Uit te voeren taak:
Neem alle onderstaande items woordelijk over en laat de afbeeldingen weg.

Aangeleverde gegevens:
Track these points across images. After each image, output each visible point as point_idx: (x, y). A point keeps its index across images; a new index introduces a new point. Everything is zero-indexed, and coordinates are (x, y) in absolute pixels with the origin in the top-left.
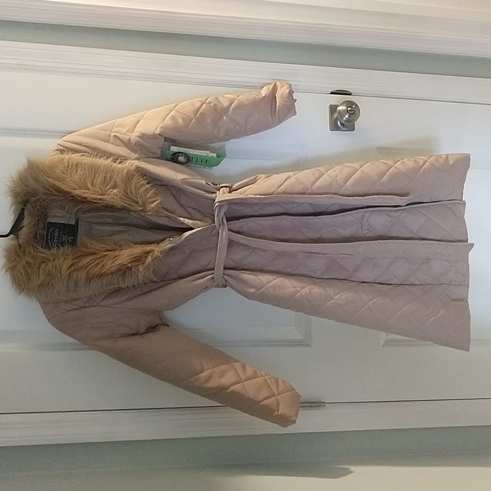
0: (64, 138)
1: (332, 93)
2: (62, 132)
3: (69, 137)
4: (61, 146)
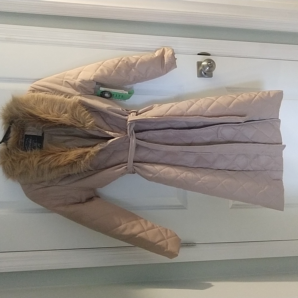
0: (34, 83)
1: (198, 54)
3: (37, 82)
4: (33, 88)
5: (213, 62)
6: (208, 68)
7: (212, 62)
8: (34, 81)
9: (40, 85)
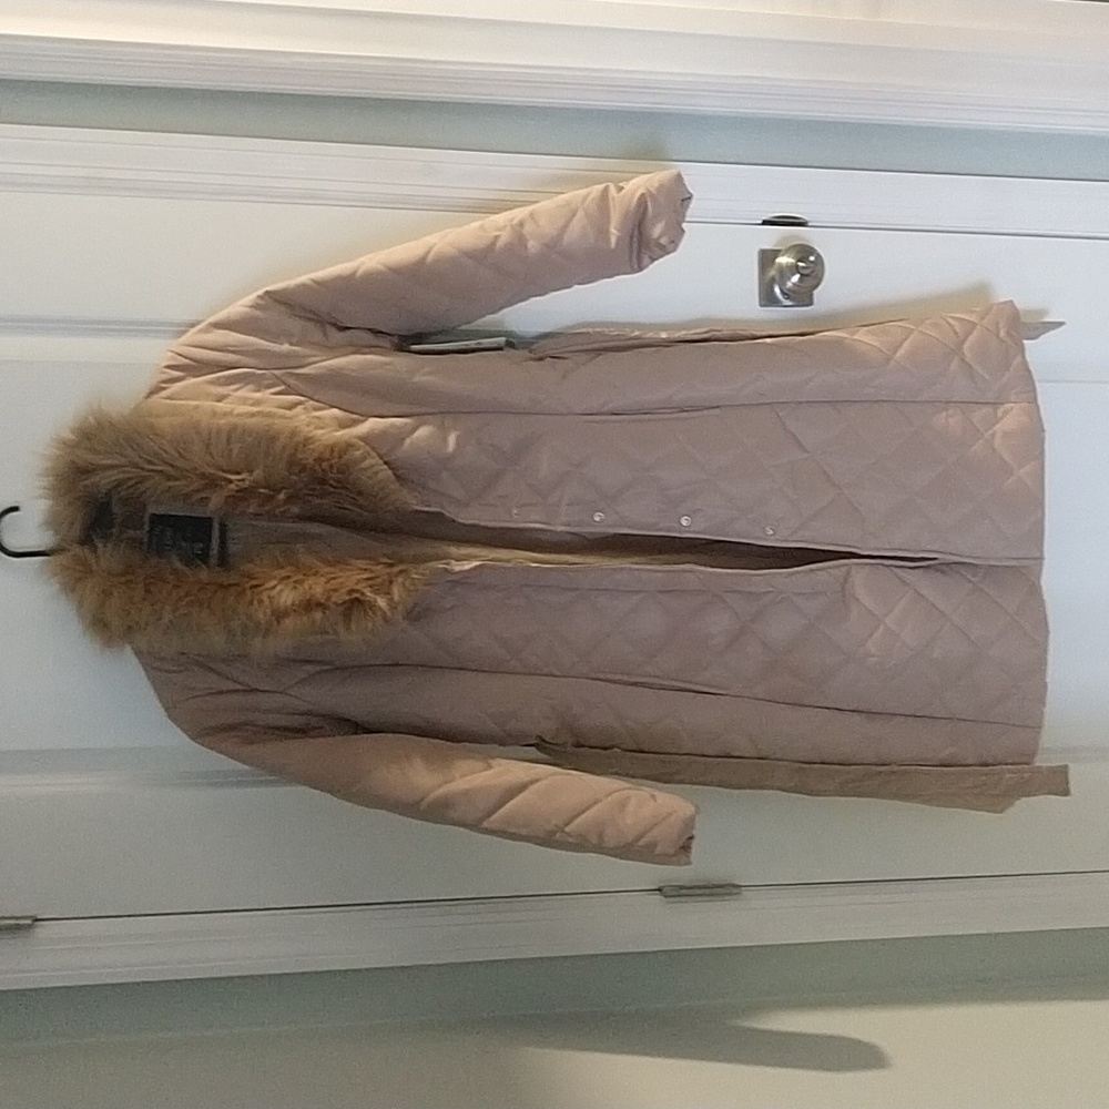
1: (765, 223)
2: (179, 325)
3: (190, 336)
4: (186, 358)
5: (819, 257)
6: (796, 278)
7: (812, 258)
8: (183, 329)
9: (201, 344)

Antwoord op opgave:
Track these points across images. After each image, output each visible point as point_idx: (x, y). A point keeps its index across images; a new index introduces a new point. Everything is zero-indexed, and coordinates are (x, y) in absolute pixels with the origin in the top-left.
0: (64, 138)
1: (332, 93)
2: (62, 132)
3: (69, 137)
4: (61, 146)
0: (34, 83)
1: (198, 54)
3: (37, 82)
4: (33, 88)
5: (213, 62)
6: (208, 68)
7: (212, 62)
8: (34, 81)
9: (40, 85)
1: (765, 223)
2: (179, 325)
3: (190, 336)
4: (186, 358)
5: (819, 257)
6: (796, 278)
7: (812, 258)
8: (183, 329)
9: (201, 344)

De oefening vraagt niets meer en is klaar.